In Egypt we are back with documentary documents – about twenty thousand of them for the three centuries of the Roman province. These papyri, preserved in the dry sand, represent a miscellany of unselected waste paper. One use is anecdotal: we see ancient life, through its salvage, with the worm’s eye. Another might be sociological, even statistical; that makes difficulties; the material looks bulky, but the survival rate is in fact tiny, and skewed in time, place and class. Naphtali Lewis’s Life in Egypt under Roman Rule sticks mainly to the anecdotal: it is a wide-ranging and sharp-eyed ramble through towns and villages, farms and factories, banks and temples, law courts and government offices. The reader will find a general narrative well balanced by direct quotation; an extraordinary range of detailed information, from books and bricks through death and diet to wine and wet-nurses; and an appealing emphasis on the practicalities – the winter coats in the store-room, the douceurs to policemen on the household accounts; five citizens in six leave their census return to the last moment, one petition a minute falls on the desk of the governor. Much is not Roman, but sempiternal. Egypt had always been a totalitarian economy run by a professional bureaucracy which, with its files and forms in sextuplicate, counted every head and exacted every penny. ‘Recall the condition of the farmer,’ writes a pharaonic satirist:
when the snake has carried off half the corn, and the hippopotamus has eaten up the rest ... The taxman lands on the river banks, the policemen with him carry sticks ... They say ‘Give corn.’ There is none. They beat him furiously. He is bound and thrown into the well. His children are in fetters. His neighbours abandon him and are fled. Thus their corn is gathered. But the taxman, he is at the head of everybody’s work.

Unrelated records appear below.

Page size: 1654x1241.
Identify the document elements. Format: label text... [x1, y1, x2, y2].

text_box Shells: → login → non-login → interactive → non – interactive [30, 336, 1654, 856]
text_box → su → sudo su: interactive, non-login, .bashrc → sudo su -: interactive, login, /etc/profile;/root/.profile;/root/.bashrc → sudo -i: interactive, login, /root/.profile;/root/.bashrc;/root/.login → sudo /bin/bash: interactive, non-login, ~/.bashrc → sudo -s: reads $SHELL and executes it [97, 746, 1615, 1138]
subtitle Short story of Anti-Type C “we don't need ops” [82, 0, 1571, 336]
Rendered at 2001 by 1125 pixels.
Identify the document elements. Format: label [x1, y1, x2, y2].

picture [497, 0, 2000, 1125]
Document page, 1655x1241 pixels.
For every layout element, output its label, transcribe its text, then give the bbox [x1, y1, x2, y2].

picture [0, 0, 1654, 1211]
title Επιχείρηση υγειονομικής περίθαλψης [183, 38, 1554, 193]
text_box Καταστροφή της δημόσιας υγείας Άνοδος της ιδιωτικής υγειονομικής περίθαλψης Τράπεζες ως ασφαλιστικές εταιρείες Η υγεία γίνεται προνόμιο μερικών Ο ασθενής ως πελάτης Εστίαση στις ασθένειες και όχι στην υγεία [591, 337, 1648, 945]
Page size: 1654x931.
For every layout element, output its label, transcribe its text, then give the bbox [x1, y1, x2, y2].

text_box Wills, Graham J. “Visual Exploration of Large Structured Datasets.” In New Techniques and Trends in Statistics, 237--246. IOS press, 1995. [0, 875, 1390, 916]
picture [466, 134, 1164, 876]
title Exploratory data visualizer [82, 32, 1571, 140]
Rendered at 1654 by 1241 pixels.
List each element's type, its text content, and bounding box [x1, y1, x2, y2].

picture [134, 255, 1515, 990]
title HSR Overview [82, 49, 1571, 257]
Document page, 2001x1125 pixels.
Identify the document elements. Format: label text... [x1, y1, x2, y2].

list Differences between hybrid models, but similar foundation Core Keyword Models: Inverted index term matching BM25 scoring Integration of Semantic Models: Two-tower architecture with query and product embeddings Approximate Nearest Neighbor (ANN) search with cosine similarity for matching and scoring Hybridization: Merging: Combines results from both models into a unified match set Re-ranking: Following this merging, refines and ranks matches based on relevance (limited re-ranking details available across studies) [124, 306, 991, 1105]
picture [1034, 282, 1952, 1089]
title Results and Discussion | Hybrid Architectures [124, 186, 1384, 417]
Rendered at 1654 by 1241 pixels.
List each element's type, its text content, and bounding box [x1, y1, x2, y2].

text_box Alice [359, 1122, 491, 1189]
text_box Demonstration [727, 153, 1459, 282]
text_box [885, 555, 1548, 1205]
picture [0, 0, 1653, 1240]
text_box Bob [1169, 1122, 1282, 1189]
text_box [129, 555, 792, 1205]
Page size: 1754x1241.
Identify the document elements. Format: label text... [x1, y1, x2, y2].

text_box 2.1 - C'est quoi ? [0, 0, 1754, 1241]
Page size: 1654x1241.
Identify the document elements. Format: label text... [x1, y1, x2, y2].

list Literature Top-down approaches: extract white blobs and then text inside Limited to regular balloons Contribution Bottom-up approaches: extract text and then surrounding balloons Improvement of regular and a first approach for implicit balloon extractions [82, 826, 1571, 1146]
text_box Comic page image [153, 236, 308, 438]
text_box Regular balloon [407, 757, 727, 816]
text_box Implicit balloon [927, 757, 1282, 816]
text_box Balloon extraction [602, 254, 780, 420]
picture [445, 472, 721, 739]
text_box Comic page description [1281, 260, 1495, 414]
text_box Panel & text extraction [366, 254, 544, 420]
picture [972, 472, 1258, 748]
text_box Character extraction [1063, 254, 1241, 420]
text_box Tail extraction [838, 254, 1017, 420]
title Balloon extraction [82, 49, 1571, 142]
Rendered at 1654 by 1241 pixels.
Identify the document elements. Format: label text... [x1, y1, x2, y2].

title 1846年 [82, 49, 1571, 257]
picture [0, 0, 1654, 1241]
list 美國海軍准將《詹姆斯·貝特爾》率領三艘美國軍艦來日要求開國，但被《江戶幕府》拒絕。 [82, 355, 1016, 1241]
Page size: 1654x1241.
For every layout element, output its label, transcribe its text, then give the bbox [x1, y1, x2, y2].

The Romans took Egypt, since it was rich and strategically important; it remained an excrescence within the empire, isolated with its own calendar and its own currency. They did things to it: to ensure stability, they imposed a rigid class structure; to save running costs, they drafted unpaid amateurs to replace the professional administrators. But they altered nothing basic, even when, in pursuit of higher revenue, they might have wished to; the familiar cycle – poor harvest, unpaid tax, flight from land, diminished tax-base, amnesty and self-styled reform – comes round again and again. What makes the Roman province exceptional is the richness of the sources: marriages and wills, letters and memoranda, loans and leases and tax-receipts. Naphtali Lewis is the doyen of papyrologists: his mastery of the material makes this book the best – indeed by far the best – introduction to that waste-paper world.